The biggest change, of course, was the little kid perched on her own stool between us. Clara Jane was a basket case all last week, a situation that reached an ugly, screaming apex late Friday night. She refused to go to sleep, opting instead for over three hours of blood-curdling screaming. I'd hoped to use Friday night to catch up on my woefully low sleep resources, but instead B. and I were up with her until well after midnight. It was after 2 AM by the time I had calmed down enough to get a fitful little bit of sleep. When we walked into the diner, the three of us were exhausted and agitated, wondering what the hell has become of our sweet little girl, concerned that no one is ever, ever gonna sleep again! But once she was perched on that stool, she grew calm. She watched the action behind the counter, where two new-to-us cooks slung thick slices of French toast, poured pancake batter, and yelled, "Order up!" while she mindfully fidgeted with a red crayon the owner's brother had given her. For the first time in days, she was calm and quiet. Relaxed, happy. B. and I both wondered if she remembered the sounds and smells and if she felt like she was someplace where she belonged.

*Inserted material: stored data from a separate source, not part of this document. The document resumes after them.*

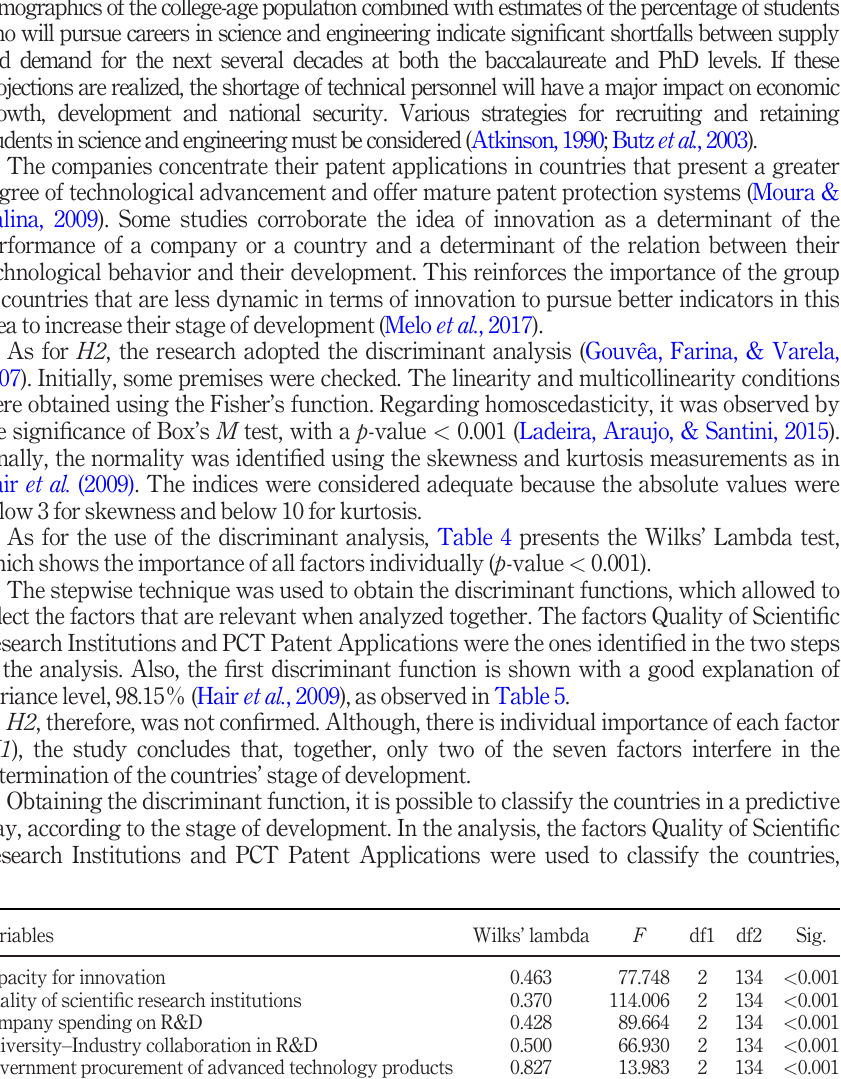
Table 4. Tests of equality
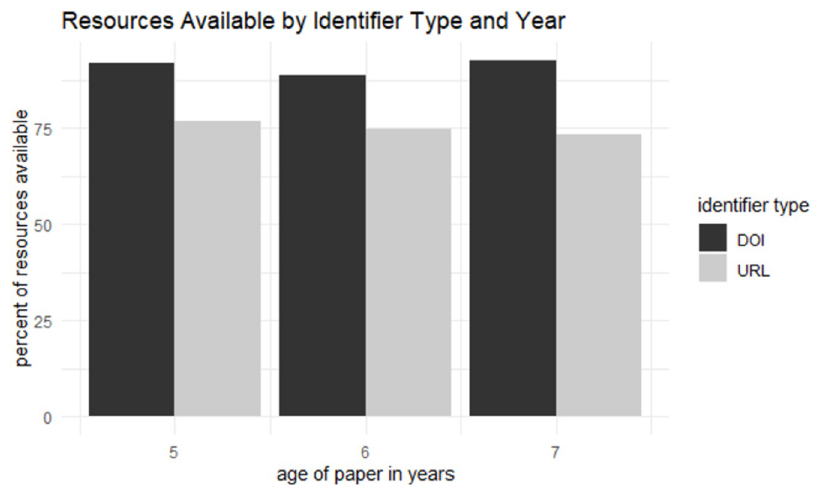
Fig 2. Resource availability by year and identifier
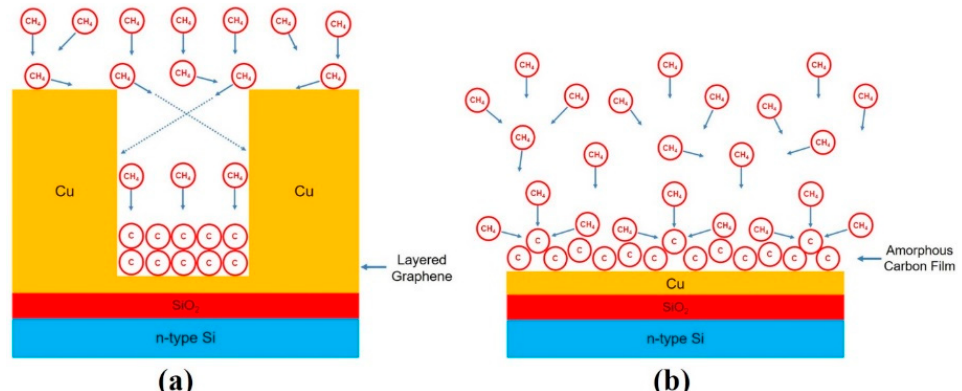
Figure A10. ( a ) Diagram for describing the mechanism about the formation of nanolayered carbon film in a nanoscale Cu hole, where the hole functions as a filter and select only the species moving in the direction parallel to the hole wall to enter the hole and reach the bottom; ( b ) diagram for describing the mechanism about the formation of the amorphous carbon film on a flat smooth Cu surface due to the random moving direction of species.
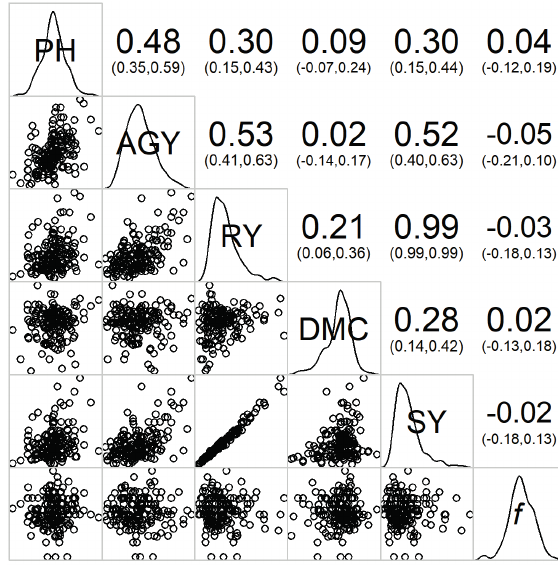
Figure 8 - Pearson correlation estimates for the inbreeding coefficient and agronomic traits in S cassava individuals. PH: 1 plant height (m); DMC: root dry matter content (%); AGY: above ground yield (t.ha -1 ); RY: root yield (t.ha -1 ); SY: starch yield (t.ha -1 ); f : inbreeding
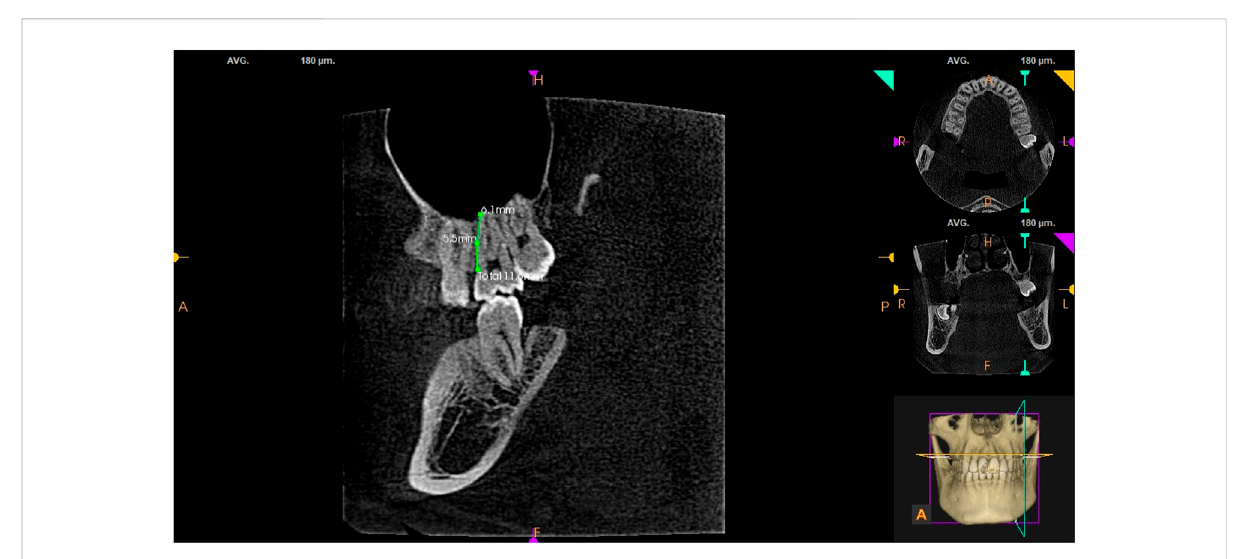
FIGURE 2 Length of MB root in maxillary second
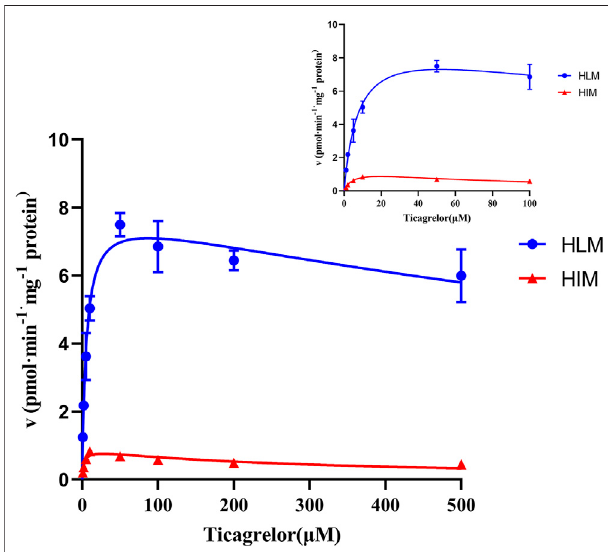
FIGURE 2 | Enzyme kinetics of ticagrelor glucuronidation by HLM and HIM. Each point represents the mean ± S.D. of triple incubations.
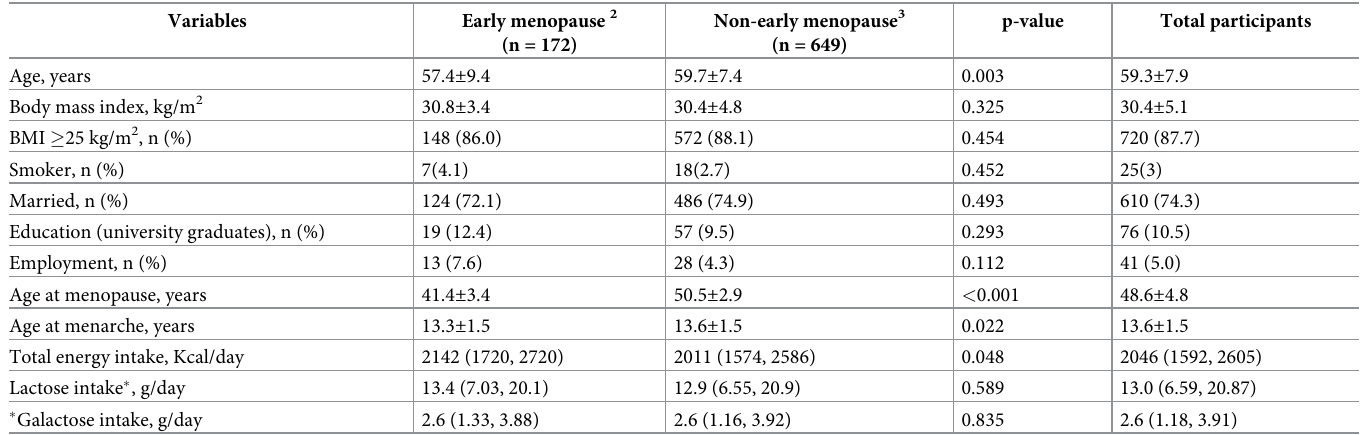
Table 1. Characteristics of participants based on age of menopause 1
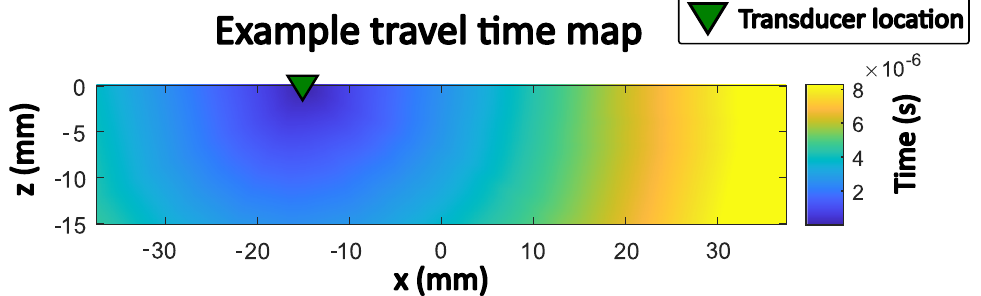
Figure 4. Example travel time map given by the anisotropic multi-stencil fast marching method [4] through a weld model parametrised with grain orientations given by the Ogilvy model (shown in Figure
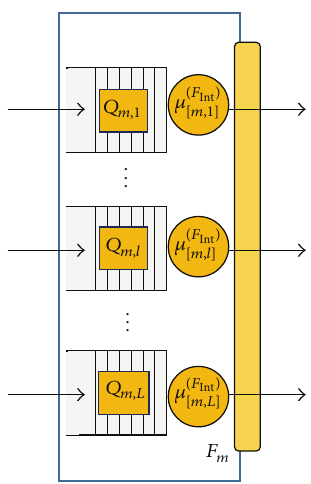
Figure 3: Block diagram of the generic function 𝐹 𝑚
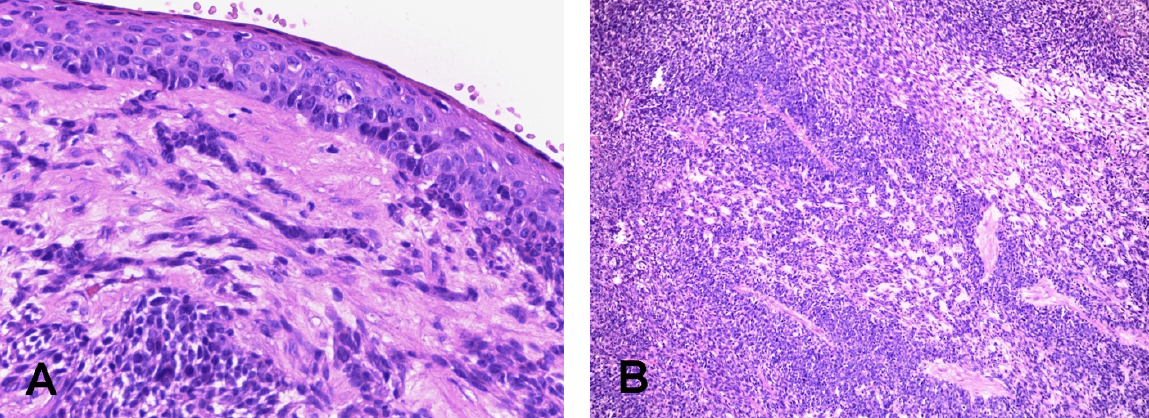
Figure 1. HPV related multiphenotypic carcinoma. The surface epithelium shows severe atypia (( A ) Hematoxylin and eosin, 20× Objective original magnification)). In this example, tumor cells presented a solid growth pattern with large lobules composed of spindle cells organized in fascicles intermixed with areas resembling non-keratinizing squamous cell carcinoma ( B ). Prominent dilated “hemangiopericytoma-like” vessels are present in the background (Hematoxylin and eosin, 10× Objective original magnification).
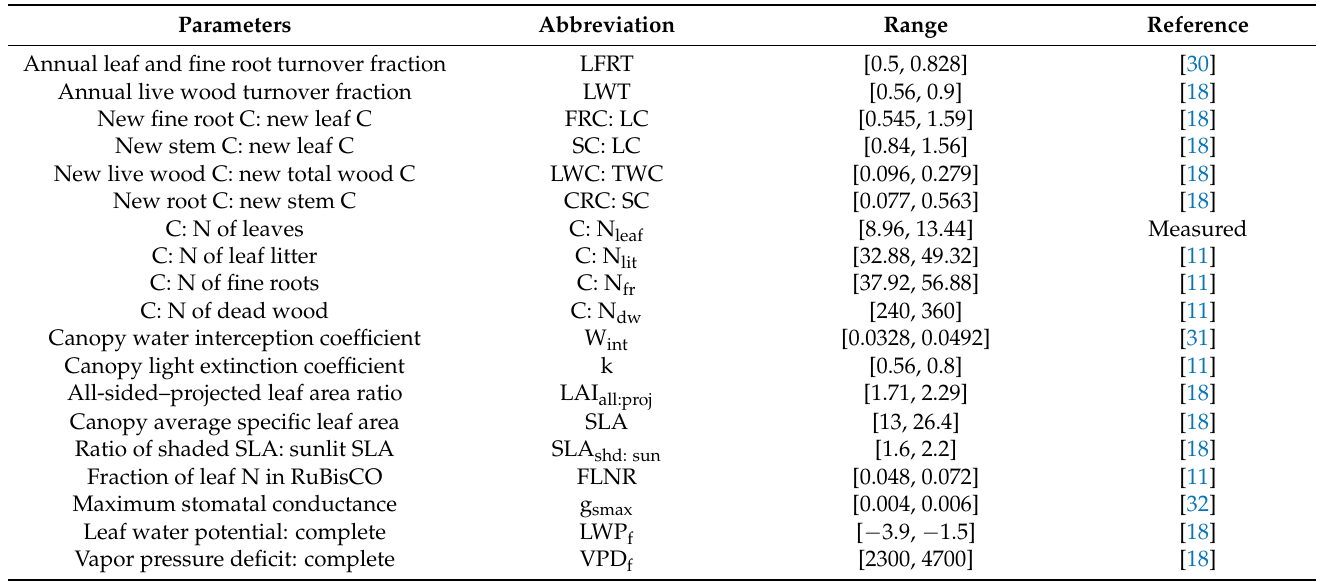
Table 2. Definitions, abbreviations, ranges, and sources of the 19 parameters of the Biome-BGC model used in the sensitivity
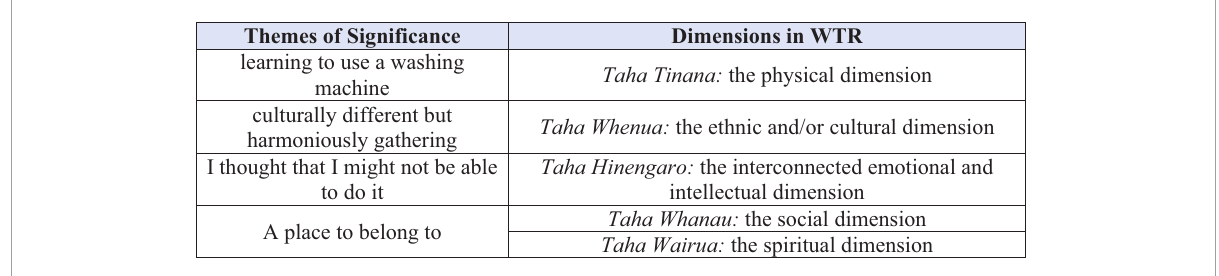
FIGURE2 Correspondance between the theoretical dimensions and major empirical themes.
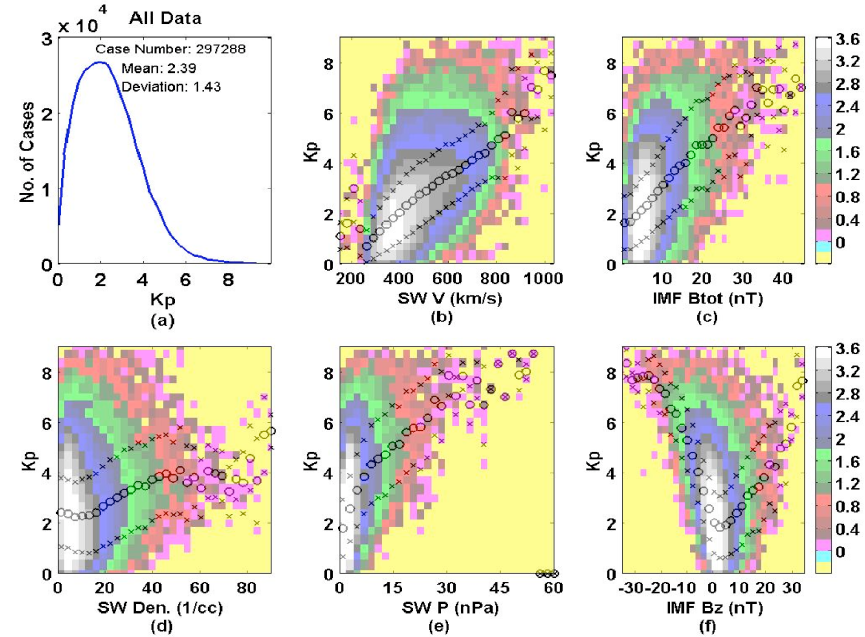
Fig. 1. Histogram of all 3-hourly K p index values (a) in 1970–2003, (b) as a function of solar wind speed V sw , (c) as a function of IMF B tot , (d) as a function of solar wind density n sw , (e) as a function of solar wind dynamic pressure P sw , and (f) as a function of IMF B z . The color scale for panels (b–f) shows the logarithms of the numbers of occurrences. Open circles show the mean K p value while the crosses indicate +/ − a standard deviation. All the distributions, though rather broad, show monotonic variations of K p with hourly solar wind and IMF input with zero time lag. We note that same K p values can result from either positive or negative IMF B z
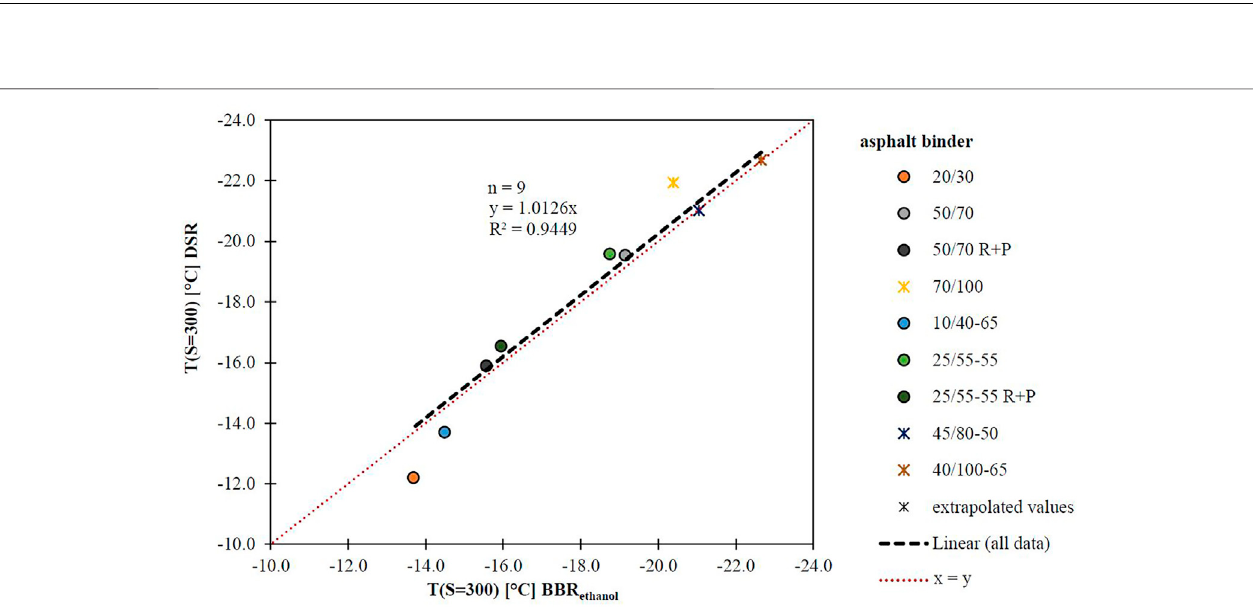
FIGURE 11 | Correlating characteristic temperatures T ( S = 300) obtained from BBR tests and DSR tests.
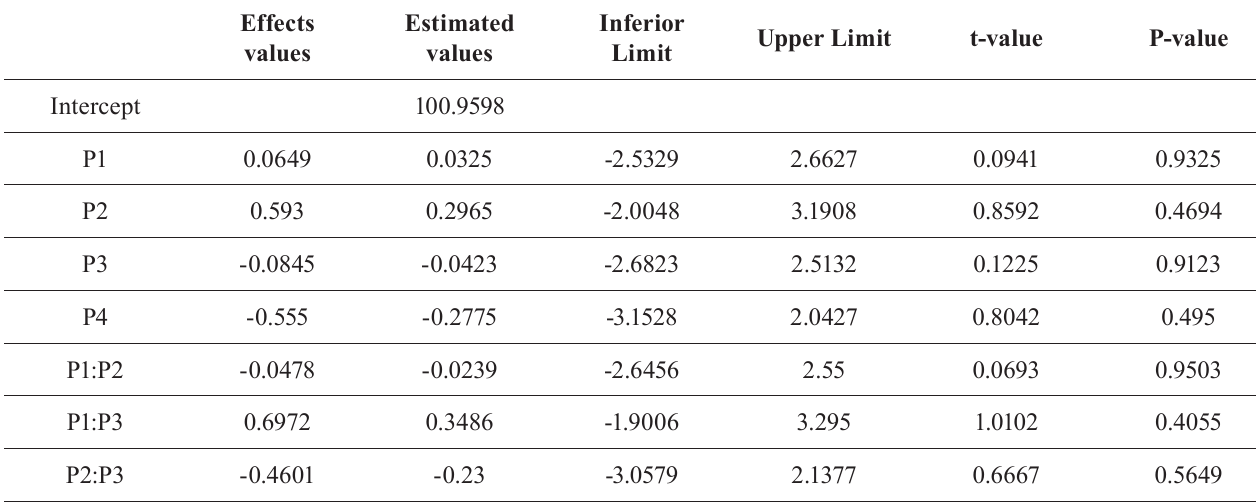
TABLE VIIIC . Values of effects: estimated, limit, and Student’s t-test for EHMC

Posted by Robin at April 10, 2006 01:25 PM
Comments
Aw babe. I'm sorry you've had a tough time with Clara Jane but it makes me smile to picture you back in your diner again, with your little girl who obviously feels home again with the sounds of the grill and all. One day I'll join you there - I'm about to go to bed but I'm now seriously craving coffee!
Big love
Sal x
Posted by: Sal at April 10, 2006 04:22 PM
Fantastic! It sounds like you and B and Clara Jane ended up right where you needed to be - where the vibes are the coolest and the bacon and coffee are the tastiest.
Clara Jane must be so perceptive of the people around her. Maybe the diner coolness drove out the shit that old wench layed on her.
Posted by: Dixie at April 10, 2006 04:36 PM
Great post. My whole family had a diner for 25 years. Aunts, uncles, cousins, we would all meet at the State Court at 9:00 every Sunday morning. There was usually about 15 of us. Then everyone had kids and we started doing pizza on Saturday instead. But the last couple of years just the grown ups went back to the State Court. Until Dec 31 this year, when it was sold and plowed down. They are putting up a dollar store. Unreal.